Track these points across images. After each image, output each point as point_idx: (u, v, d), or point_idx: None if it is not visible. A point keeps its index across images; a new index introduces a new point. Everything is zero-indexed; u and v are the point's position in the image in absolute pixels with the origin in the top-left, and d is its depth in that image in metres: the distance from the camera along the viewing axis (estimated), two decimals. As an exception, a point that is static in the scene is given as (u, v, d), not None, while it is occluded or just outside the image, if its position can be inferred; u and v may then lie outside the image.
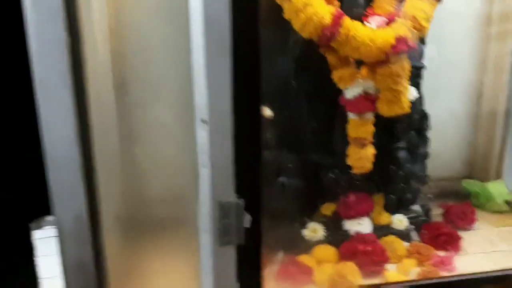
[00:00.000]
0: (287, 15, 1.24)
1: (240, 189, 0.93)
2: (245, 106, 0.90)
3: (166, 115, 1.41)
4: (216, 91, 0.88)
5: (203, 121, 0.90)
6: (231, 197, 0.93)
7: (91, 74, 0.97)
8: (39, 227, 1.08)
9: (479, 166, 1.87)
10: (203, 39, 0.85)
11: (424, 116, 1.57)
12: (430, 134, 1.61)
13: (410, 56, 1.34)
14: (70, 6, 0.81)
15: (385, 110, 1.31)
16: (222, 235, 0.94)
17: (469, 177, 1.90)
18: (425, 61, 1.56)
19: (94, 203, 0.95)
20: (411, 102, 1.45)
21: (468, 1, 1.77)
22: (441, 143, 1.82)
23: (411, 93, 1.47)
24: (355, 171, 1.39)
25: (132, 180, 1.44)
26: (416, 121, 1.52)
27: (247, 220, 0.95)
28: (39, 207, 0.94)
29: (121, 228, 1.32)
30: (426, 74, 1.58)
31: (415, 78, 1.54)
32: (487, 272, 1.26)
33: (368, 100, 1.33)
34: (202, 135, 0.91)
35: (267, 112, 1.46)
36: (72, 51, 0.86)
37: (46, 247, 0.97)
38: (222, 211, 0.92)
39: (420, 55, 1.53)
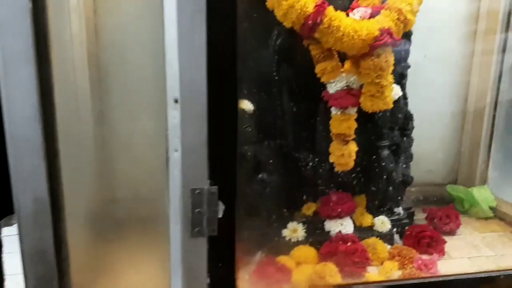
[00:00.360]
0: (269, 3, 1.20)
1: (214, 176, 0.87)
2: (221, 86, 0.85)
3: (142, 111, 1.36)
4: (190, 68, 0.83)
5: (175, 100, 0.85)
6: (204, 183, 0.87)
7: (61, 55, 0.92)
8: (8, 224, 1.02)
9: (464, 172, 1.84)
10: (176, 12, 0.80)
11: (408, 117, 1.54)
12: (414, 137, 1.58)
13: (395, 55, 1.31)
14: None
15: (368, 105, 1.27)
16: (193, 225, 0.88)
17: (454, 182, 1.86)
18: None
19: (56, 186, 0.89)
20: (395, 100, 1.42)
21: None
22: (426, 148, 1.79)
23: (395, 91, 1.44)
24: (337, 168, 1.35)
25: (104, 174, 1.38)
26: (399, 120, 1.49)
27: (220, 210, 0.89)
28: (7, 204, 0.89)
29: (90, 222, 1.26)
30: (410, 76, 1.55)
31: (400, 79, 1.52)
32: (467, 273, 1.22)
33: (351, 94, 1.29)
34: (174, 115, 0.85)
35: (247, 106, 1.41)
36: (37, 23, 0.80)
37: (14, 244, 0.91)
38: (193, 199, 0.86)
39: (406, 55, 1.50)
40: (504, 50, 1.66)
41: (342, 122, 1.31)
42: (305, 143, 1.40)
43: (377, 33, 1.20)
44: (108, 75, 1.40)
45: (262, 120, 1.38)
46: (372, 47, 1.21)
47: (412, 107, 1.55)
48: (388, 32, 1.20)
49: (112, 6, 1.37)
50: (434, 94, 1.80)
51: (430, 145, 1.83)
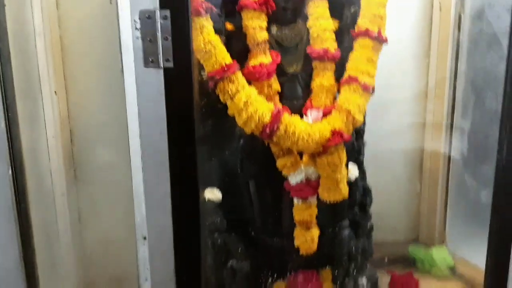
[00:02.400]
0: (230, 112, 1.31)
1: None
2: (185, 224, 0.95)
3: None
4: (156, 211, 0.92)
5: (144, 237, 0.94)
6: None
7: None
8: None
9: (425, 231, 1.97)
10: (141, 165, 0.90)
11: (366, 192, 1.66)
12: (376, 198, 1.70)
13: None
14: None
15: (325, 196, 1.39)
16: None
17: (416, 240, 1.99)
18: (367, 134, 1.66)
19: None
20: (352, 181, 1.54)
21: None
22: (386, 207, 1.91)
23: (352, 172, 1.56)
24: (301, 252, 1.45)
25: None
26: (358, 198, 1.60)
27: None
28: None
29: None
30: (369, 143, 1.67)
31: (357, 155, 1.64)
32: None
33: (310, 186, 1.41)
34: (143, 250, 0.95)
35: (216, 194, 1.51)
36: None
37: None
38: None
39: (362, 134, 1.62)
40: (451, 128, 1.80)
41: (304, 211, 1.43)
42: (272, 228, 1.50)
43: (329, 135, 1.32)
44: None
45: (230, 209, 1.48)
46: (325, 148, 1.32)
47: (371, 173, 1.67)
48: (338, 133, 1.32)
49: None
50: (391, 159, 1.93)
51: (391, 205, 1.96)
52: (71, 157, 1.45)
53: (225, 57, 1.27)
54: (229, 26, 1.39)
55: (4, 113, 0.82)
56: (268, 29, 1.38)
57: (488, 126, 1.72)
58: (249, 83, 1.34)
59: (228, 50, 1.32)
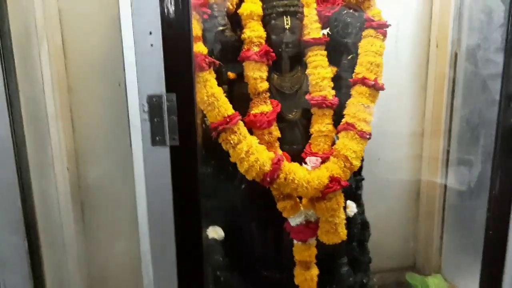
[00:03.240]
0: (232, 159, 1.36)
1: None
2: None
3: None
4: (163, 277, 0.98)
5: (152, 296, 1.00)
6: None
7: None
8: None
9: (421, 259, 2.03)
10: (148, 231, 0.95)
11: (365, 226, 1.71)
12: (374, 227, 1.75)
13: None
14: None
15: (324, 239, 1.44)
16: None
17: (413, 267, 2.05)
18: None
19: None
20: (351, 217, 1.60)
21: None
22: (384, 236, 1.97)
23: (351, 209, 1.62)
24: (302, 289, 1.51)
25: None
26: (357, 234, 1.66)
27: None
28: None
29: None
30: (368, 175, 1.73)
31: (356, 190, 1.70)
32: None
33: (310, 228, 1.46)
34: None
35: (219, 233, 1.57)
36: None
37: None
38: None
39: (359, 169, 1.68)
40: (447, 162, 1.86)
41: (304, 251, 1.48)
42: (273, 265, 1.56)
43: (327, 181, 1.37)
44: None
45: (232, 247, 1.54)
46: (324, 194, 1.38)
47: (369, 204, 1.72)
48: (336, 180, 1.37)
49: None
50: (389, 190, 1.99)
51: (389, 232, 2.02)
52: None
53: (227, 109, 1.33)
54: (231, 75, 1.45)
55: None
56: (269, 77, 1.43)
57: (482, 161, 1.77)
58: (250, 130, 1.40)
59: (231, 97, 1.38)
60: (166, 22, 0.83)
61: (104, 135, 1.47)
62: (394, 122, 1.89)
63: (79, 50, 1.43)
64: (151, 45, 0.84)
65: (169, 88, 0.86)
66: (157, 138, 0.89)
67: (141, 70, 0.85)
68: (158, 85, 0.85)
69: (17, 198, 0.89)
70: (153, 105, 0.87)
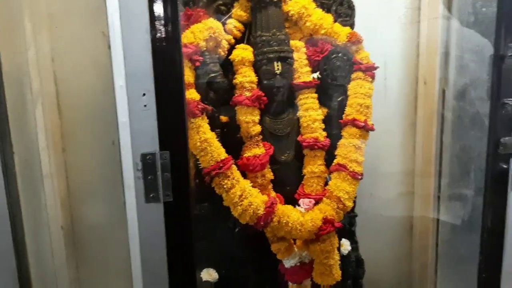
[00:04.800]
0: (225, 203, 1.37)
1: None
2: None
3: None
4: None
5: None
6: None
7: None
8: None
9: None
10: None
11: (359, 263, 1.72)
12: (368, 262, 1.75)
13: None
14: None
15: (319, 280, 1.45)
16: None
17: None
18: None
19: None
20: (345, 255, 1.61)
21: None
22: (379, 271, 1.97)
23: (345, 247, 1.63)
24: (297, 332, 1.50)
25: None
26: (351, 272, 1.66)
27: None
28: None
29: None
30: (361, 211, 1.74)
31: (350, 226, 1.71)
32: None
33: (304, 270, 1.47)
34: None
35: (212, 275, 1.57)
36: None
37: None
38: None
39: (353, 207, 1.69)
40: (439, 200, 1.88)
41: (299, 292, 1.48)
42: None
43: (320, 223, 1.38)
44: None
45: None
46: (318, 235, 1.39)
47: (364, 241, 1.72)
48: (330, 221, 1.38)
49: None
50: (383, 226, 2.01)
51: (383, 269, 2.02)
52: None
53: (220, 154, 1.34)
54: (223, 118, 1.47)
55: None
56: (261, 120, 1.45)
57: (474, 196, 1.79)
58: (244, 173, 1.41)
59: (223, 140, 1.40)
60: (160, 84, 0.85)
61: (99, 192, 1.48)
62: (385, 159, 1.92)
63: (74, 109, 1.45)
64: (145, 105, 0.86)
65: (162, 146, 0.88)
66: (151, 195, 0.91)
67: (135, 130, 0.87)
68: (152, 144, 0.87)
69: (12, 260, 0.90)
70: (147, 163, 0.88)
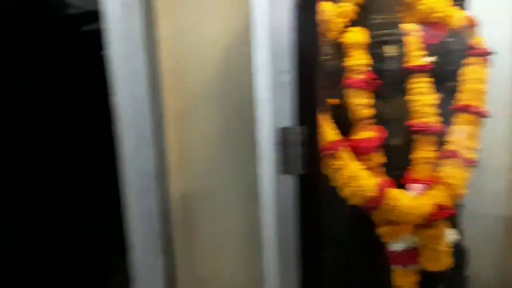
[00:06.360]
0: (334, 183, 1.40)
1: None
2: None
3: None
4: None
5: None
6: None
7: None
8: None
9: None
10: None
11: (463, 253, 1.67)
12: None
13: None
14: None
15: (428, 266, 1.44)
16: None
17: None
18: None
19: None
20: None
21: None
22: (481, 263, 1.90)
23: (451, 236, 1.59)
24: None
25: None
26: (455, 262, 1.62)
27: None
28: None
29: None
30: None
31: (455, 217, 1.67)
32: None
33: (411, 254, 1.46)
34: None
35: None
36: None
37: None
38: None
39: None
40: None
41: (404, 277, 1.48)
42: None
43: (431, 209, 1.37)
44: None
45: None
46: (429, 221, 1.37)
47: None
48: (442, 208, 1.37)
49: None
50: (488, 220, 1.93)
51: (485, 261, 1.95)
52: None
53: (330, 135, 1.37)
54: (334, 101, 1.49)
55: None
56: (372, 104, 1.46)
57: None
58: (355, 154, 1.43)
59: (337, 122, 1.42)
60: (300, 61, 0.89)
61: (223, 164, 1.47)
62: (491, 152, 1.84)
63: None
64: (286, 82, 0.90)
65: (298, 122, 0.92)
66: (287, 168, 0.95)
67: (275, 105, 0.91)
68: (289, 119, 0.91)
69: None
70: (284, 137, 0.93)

■ ■ ■ ■ ■

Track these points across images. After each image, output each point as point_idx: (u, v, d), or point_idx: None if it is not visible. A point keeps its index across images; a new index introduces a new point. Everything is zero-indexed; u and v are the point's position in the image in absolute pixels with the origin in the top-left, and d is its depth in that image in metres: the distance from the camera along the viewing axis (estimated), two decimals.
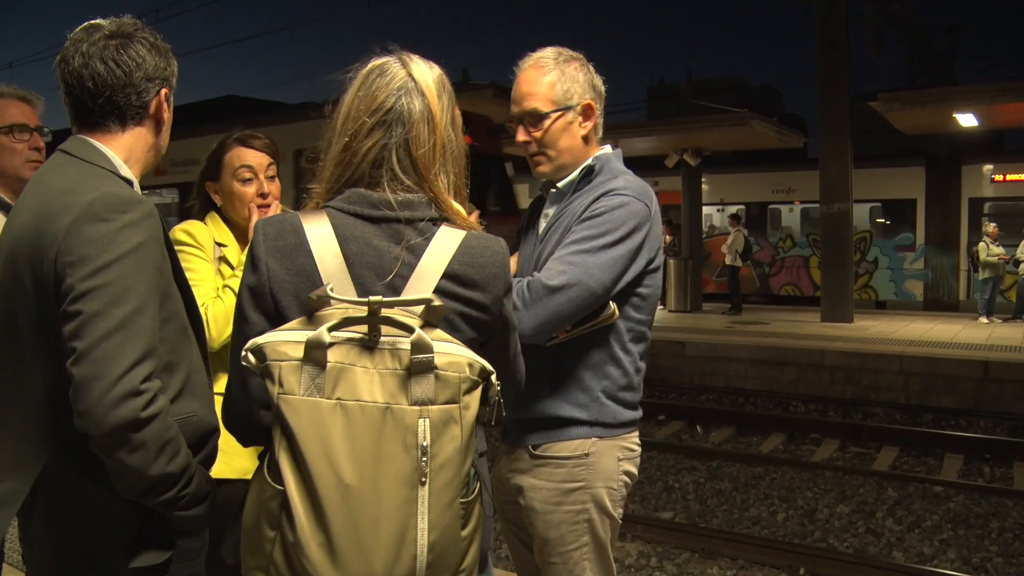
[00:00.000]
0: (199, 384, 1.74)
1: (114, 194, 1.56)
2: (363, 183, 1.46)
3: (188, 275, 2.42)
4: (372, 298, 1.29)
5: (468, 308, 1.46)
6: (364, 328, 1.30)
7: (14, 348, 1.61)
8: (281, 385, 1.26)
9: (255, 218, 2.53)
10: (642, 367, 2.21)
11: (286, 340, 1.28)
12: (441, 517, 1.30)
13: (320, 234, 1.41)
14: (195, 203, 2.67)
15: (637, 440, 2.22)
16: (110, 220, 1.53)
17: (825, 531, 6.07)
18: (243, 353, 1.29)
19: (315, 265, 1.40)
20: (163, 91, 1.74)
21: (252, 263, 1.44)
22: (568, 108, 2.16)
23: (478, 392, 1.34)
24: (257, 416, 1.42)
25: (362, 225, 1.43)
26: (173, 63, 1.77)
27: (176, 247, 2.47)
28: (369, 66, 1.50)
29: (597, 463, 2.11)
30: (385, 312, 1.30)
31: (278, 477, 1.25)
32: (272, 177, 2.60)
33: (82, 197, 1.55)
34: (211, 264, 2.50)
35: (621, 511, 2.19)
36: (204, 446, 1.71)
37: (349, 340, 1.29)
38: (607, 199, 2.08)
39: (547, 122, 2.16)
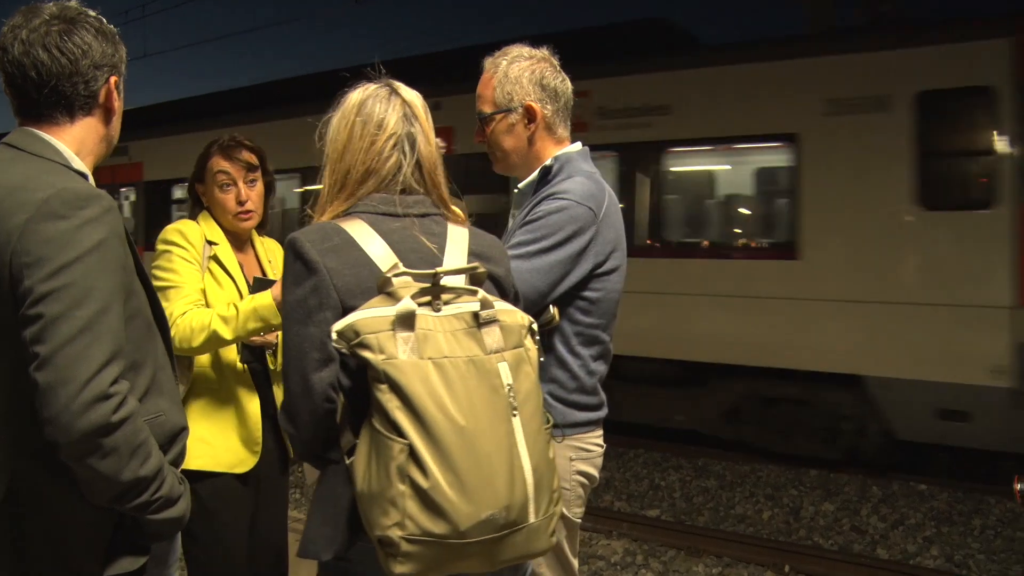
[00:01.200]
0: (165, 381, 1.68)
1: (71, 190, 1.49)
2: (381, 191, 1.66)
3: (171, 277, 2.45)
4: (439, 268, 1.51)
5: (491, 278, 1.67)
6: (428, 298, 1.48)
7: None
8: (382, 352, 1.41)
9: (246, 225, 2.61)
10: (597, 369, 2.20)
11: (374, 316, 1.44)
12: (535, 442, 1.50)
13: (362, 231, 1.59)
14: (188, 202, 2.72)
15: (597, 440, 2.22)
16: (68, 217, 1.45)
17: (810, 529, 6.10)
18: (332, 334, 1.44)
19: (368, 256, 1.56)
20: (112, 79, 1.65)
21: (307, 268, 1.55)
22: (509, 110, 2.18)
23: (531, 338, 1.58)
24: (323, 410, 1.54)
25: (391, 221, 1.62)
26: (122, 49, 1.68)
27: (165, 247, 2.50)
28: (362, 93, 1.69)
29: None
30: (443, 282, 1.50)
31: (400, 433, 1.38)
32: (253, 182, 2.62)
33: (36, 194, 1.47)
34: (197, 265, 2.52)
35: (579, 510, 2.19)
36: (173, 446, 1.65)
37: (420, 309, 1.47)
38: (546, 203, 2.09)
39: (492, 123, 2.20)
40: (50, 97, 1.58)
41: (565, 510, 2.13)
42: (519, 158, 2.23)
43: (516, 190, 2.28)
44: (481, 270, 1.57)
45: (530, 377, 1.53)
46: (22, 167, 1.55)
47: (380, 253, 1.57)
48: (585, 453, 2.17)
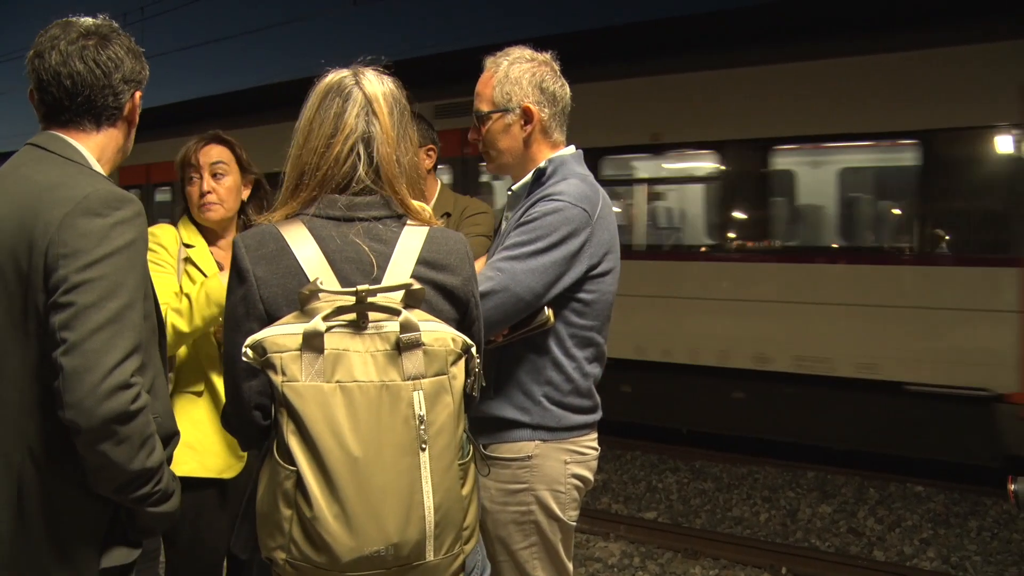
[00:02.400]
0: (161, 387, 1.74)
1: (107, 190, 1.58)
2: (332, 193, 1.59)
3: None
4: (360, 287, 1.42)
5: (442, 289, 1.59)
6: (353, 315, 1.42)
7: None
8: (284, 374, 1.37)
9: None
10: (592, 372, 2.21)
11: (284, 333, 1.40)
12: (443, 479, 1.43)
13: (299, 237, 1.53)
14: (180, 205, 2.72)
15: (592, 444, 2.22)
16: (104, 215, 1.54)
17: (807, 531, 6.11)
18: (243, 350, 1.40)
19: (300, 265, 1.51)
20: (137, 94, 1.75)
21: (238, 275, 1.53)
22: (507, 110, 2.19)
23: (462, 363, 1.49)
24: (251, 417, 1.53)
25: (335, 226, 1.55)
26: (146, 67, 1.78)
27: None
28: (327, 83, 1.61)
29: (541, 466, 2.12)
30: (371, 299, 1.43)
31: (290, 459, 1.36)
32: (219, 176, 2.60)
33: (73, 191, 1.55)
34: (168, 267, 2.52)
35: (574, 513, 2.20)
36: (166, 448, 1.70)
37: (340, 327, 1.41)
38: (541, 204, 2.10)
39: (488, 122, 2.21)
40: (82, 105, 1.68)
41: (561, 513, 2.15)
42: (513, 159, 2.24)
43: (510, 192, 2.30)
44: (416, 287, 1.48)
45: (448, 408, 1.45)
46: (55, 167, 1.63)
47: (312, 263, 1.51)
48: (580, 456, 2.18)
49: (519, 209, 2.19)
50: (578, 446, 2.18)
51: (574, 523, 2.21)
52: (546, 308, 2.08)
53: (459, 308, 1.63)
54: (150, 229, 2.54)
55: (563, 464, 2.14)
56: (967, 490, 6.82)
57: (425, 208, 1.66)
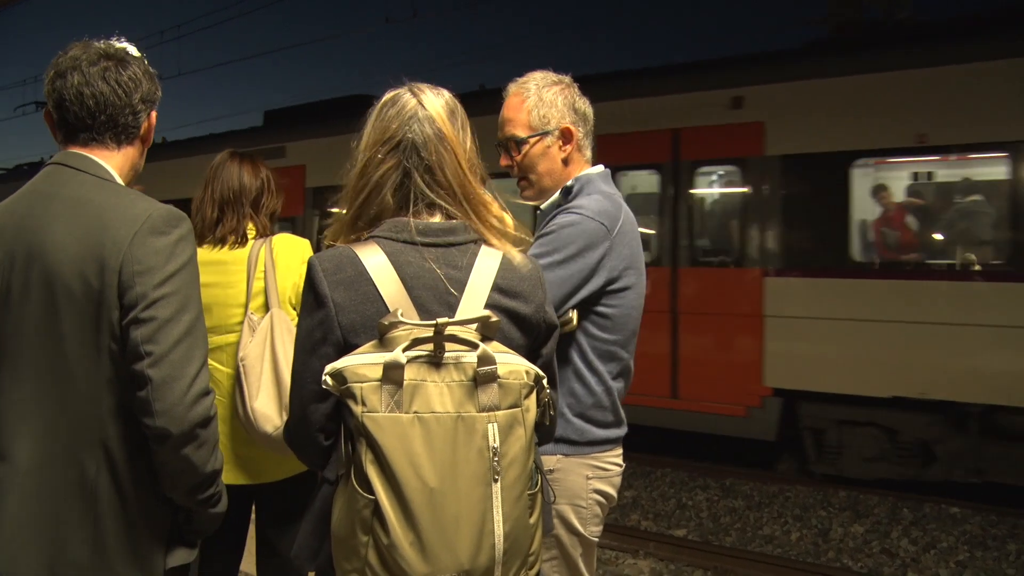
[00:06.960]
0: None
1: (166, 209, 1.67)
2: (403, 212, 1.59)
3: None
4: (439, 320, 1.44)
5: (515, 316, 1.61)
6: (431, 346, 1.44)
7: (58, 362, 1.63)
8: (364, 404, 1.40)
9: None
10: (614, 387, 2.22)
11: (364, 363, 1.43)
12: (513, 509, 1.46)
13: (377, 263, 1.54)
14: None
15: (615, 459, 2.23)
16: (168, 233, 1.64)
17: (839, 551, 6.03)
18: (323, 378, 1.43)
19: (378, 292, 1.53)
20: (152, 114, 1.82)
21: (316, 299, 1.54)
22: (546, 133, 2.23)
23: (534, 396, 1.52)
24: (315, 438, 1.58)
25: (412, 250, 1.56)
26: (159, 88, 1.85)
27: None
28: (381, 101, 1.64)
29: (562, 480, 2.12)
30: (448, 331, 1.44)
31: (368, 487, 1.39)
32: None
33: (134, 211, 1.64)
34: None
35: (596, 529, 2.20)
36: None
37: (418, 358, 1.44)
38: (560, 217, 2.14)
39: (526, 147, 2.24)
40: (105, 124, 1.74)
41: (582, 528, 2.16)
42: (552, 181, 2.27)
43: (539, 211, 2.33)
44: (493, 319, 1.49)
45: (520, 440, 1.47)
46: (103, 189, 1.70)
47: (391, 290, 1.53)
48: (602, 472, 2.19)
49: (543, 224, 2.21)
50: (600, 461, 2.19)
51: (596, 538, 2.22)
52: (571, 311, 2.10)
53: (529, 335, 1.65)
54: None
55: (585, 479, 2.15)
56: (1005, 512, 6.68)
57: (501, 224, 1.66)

■ ■ ■ ■ ■

▶ _EXERCISE REQUIREMENTS_
All lines of the entries above where "metres" turns up should be reported.

▶ _ANSWER BELOW_
Track these points across images. After each image, output each point as point_idx: (u, v, d), or point_idx: None if it is not visible. A point keeps its index across images; a new index introduces a new point. Everything is zero-indexed; u and v are the point's position in the image in absolute pixels with the origin in the top-left, and d is its depth in that image in metres: the distance from the camera along the viewing axis (estimated), two decimals. As an exception, a point that is static in the scene is given as (u, v, d), not None, while it is occluded or just outside the image, if its position can be inferred; u and v may then lie outside the image.
Track these points across images. After each image, output each point as point_idx: (u, v, d), or point_idx: None if it is not visible. A point keeps its index across images; a new index introduces a new point. Everything is zero-indexed; u and v are the point's position in the image in absolute pixels with the origin in the top-left, and d is its depth in that image in metres: the distance from the camera along the viewing axis (estimated), two decimals.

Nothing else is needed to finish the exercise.